BEGIN AVAILABLE RECORDS
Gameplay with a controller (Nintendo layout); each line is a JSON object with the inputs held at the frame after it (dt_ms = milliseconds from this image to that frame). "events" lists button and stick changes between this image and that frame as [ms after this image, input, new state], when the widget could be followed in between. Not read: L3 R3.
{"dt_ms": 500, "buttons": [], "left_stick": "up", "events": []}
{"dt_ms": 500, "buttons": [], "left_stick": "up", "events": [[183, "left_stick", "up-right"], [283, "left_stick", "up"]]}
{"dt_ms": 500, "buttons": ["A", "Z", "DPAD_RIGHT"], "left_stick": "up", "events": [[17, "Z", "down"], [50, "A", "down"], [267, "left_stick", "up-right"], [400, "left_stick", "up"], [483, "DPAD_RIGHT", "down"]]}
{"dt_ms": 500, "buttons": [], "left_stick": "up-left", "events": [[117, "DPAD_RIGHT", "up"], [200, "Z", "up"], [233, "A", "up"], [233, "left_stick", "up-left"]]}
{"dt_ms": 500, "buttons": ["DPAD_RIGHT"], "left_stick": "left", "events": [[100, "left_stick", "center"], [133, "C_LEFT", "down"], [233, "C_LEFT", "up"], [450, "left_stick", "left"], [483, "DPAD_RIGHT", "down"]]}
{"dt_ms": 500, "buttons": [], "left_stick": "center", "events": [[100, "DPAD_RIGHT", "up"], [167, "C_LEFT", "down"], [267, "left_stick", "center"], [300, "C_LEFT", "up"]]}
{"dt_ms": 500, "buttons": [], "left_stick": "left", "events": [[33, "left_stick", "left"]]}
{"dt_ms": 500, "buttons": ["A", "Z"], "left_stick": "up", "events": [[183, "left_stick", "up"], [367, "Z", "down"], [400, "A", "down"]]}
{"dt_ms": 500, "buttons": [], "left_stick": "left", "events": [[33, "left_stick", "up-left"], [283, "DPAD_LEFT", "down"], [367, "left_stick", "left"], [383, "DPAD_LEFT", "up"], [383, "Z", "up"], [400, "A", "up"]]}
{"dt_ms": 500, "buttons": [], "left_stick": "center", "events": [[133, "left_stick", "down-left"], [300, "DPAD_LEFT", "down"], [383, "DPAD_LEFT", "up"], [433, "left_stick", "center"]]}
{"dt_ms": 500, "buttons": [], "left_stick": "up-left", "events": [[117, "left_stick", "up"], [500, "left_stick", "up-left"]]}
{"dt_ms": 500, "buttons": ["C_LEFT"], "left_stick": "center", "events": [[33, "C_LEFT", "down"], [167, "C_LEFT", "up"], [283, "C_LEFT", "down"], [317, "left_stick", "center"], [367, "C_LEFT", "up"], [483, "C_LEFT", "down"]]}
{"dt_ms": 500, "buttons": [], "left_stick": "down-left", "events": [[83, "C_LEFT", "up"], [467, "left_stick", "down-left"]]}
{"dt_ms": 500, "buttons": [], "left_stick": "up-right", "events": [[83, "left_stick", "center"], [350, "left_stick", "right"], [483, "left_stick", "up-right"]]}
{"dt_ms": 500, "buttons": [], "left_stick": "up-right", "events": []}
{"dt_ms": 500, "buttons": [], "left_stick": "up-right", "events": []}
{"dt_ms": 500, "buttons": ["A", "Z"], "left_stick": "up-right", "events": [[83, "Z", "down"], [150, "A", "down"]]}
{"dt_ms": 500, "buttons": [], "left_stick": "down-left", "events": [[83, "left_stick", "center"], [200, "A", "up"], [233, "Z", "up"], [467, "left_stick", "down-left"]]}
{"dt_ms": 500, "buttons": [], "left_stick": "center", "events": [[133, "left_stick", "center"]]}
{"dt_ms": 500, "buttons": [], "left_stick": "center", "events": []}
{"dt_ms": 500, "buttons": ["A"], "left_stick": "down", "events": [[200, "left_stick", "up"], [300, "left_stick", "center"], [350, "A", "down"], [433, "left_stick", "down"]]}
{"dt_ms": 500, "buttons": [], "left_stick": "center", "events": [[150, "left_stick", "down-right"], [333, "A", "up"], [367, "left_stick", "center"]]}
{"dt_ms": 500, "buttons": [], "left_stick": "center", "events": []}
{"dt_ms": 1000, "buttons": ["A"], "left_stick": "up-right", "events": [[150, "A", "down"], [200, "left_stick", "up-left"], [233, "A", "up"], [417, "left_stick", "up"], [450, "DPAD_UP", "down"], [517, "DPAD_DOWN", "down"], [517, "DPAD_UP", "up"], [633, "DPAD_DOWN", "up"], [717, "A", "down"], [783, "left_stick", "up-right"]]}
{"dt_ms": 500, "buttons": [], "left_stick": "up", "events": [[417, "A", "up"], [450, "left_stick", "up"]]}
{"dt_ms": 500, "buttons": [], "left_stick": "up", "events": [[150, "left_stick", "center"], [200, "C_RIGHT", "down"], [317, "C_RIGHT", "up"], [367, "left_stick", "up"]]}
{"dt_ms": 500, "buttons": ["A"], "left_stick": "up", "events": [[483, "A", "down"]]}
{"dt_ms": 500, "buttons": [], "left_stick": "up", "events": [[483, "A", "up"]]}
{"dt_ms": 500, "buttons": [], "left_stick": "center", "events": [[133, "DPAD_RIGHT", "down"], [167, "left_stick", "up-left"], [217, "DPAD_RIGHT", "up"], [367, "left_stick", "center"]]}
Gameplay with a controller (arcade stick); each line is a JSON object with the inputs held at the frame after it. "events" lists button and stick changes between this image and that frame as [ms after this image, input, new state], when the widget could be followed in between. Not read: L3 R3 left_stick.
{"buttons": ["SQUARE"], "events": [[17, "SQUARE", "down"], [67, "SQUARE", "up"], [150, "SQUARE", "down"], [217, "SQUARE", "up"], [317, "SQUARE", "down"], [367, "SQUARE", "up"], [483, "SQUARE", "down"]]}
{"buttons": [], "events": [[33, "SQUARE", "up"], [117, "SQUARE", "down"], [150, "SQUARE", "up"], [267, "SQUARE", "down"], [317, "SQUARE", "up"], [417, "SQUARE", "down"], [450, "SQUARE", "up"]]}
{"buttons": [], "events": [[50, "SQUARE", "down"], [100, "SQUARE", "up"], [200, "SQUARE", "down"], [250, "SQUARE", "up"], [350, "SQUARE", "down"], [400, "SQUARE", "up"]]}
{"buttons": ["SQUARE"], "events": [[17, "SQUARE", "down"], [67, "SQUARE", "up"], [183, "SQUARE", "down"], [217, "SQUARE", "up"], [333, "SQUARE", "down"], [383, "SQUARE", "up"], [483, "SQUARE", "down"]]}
END AVAILABLE RECORDS
§ **TASK DESCRIPTION**
Go through the data and retype all of it exactly.

§ **OUTPUT BELOW**
Gameplay with a controller (Nintendo layout); each line is a JSON object with the inputs held at the frame after it (dt_ms = milliseconds from this image to that frame). "events" lists button and stick changes between this image and that frame as [ms after this image, input, new state], when the widget could be followed in between. Not read: L3 R3.
{"dt_ms": 500, "buttons": [], "left_stick": "up", "events": []}
{"dt_ms": 500, "buttons": [], "left_stick": "up", "events": [[183, "left_stick", "up-right"], [283, "left_stick", "up"]]}
{"dt_ms": 500, "buttons": ["A", "Z", "DPAD_RIGHT"], "left_stick": "up", "events": [[17, "Z", "down"], [50, "A", "down"], [267, "left_stick", "up-right"], [400, "left_stick", "up"], [483, "DPAD_RIGHT", "down"]]}
{"dt_ms": 500, "buttons": [], "left_stick": "up-left", "events": [[117, "DPAD_RIGHT", "up"], [200, "Z", "up"], [233, "A", "up"], [233, "left_stick", "up-left"]]}
{"dt_ms": 500, "buttons": ["DPAD_RIGHT"], "left_stick": "left", "events": [[100, "left_stick", "center"], [133, "C_LEFT", "down"], [233, "C_LEFT", "up"], [450, "left_stick", "left"], [483, "DPAD_RIGHT", "down"]]}
{"dt_ms": 500, "buttons": [], "left_stick": "center", "events": [[100, "DPAD_RIGHT", "up"], [167, "C_LEFT", "down"], [267, "left_stick", "center"], [300, "C_LEFT", "up"]]}
{"dt_ms": 500, "buttons": [], "left_stick": "left", "events": [[33, "left_stick", "left"]]}
{"dt_ms": 500, "buttons": ["A", "Z"], "left_stick": "up", "events": [[183, "left_stick", "up"], [367, "Z", "down"], [400, "A", "down"]]}
{"dt_ms": 500, "buttons": [], "left_stick": "left", "events": [[33, "left_stick", "up-left"], [283, "DPAD_LEFT", "down"], [367, "left_stick", "left"], [383, "DPAD_LEFT", "up"], [383, "Z", "up"], [400, "A", "up"]]}
{"dt_ms": 500, "buttons": [], "left_stick": "center", "events": [[133, "left_stick", "down-left"], [300, "DPAD_LEFT", "down"], [383, "DPAD_LEFT", "up"], [433, "left_stick", "center"]]}
{"dt_ms": 500, "buttons": [], "left_stick": "up-left", "events": [[117, "left_stick", "up"], [500, "left_stick", "up-left"]]}
{"dt_ms": 500, "buttons": ["C_LEFT"], "left_stick": "center", "events": [[33, "C_LEFT", "down"], [167, "C_LEFT", "up"], [283, "C_LEFT", "down"], [317, "left_stick", "center"], [367, "C_LEFT", "up"], [483, "C_LEFT", "down"]]}
{"dt_ms": 500, "buttons": [], "left_stick": "down-left", "events": [[83, "C_LEFT", "up"], [467, "left_stick", "down-left"]]}
{"dt_ms": 500, "buttons": [], "left_stick": "up-right", "events": [[83, "left_stick", "center"], [350, "left_stick", "right"], [483, "left_stick", "up-right"]]}
{"dt_ms": 500, "buttons": [], "left_stick": "up-right", "events": []}
{"dt_ms": 500, "buttons": [], "left_stick": "up-right", "events": []}
{"dt_ms": 500, "buttons": ["A", "Z"], "left_stick": "up-right", "events": [[83, "Z", "down"], [150, "A", "down"]]}
{"dt_ms": 500, "buttons": [], "left_stick": "down-left", "events": [[83, "left_stick", "center"], [200, "A", "up"], [233, "Z", "up"], [467, "left_stick", "down-left"]]}
{"dt_ms": 500, "buttons": [], "left_stick": "center", "events": [[133, "left_stick", "center"]]}
{"dt_ms": 500, "buttons": [], "left_stick": "center", "events": []}
{"dt_ms": 500, "buttons": ["A"], "left_stick": "down", "events": [[200, "left_stick", "up"], [300, "left_stick", "center"], [350, "A", "down"], [433, "left_stick", "down"]]}
{"dt_ms": 500, "buttons": [], "left_stick": "center", "events": [[150, "left_stick", "down-right"], [333, "A", "up"], [367, "left_stick", "center"]]}
{"dt_ms": 500, "buttons": [], "left_stick": "center", "events": []}
{"dt_ms": 1000, "buttons": ["A"], "left_stick": "up-right", "events": [[150, "A", "down"], [200, "left_stick", "up-left"], [233, "A", "up"], [417, "left_stick", "up"], [450, "DPAD_UP", "down"], [517, "DPAD_DOWN", "down"], [517, "DPAD_UP", "up"], [633, "DPAD_DOWN", "up"], [717, "A", "down"], [783, "left_stick", "up-right"]]}
{"dt_ms": 500, "buttons": [], "left_stick": "up", "events": [[417, "A", "up"], [450, "left_stick", "up"]]}
{"dt_ms": 500, "buttons": [], "left_stick": "up", "events": [[150, "left_stick", "center"], [200, "C_RIGHT", "down"], [317, "C_RIGHT", "up"], [367, "left_stick", "up"]]}
{"dt_ms": 500, "buttons": ["A"], "left_stick": "up", "events": [[483, "A", "down"]]}
{"dt_ms": 500, "buttons": [], "left_stick": "up", "events": [[483, "A", "up"]]}
{"dt_ms": 500, "buttons": [], "left_stick": "center", "events": [[133, "DPAD_RIGHT", "down"], [167, "left_stick", "up-left"], [217, "DPAD_RIGHT", "up"], [367, "left_stick", "center"]]}
Gameplay with a controller (arcade stick); each line is a JSON object with the inputs held at the frame after it. "events" lists button and stick changes between this image and that frame as [ms after this image, input, new state], when the widget could be followed in between. Not read: L3 R3 left_stick.
{"buttons": ["SQUARE"], "events": [[17, "SQUARE", "down"], [67, "SQUARE", "up"], [150, "SQUARE", "down"], [217, "SQUARE", "up"], [317, "SQUARE", "down"], [367, "SQUARE", "up"], [483, "SQUARE", "down"]]}
{"buttons": [], "events": [[33, "SQUARE", "up"], [117, "SQUARE", "down"], [150, "SQUARE", "up"], [267, "SQUARE", "down"], [317, "SQUARE", "up"], [417, "SQUARE", "down"], [450, "SQUARE", "up"]]}
{"buttons": [], "events": [[50, "SQUARE", "down"], [100, "SQUARE", "up"], [200, "SQUARE", "down"], [250, "SQUARE", "up"], [350, "SQUARE", "down"], [400, "SQUARE", "up"]]}
{"buttons": ["SQUARE"], "events": [[17, "SQUARE", "down"], [67, "SQUARE", "up"], [183, "SQUARE", "down"], [217, "SQUARE", "up"], [333, "SQUARE", "down"], [383, "SQUARE", "up"], [483, "SQUARE", "down"]]}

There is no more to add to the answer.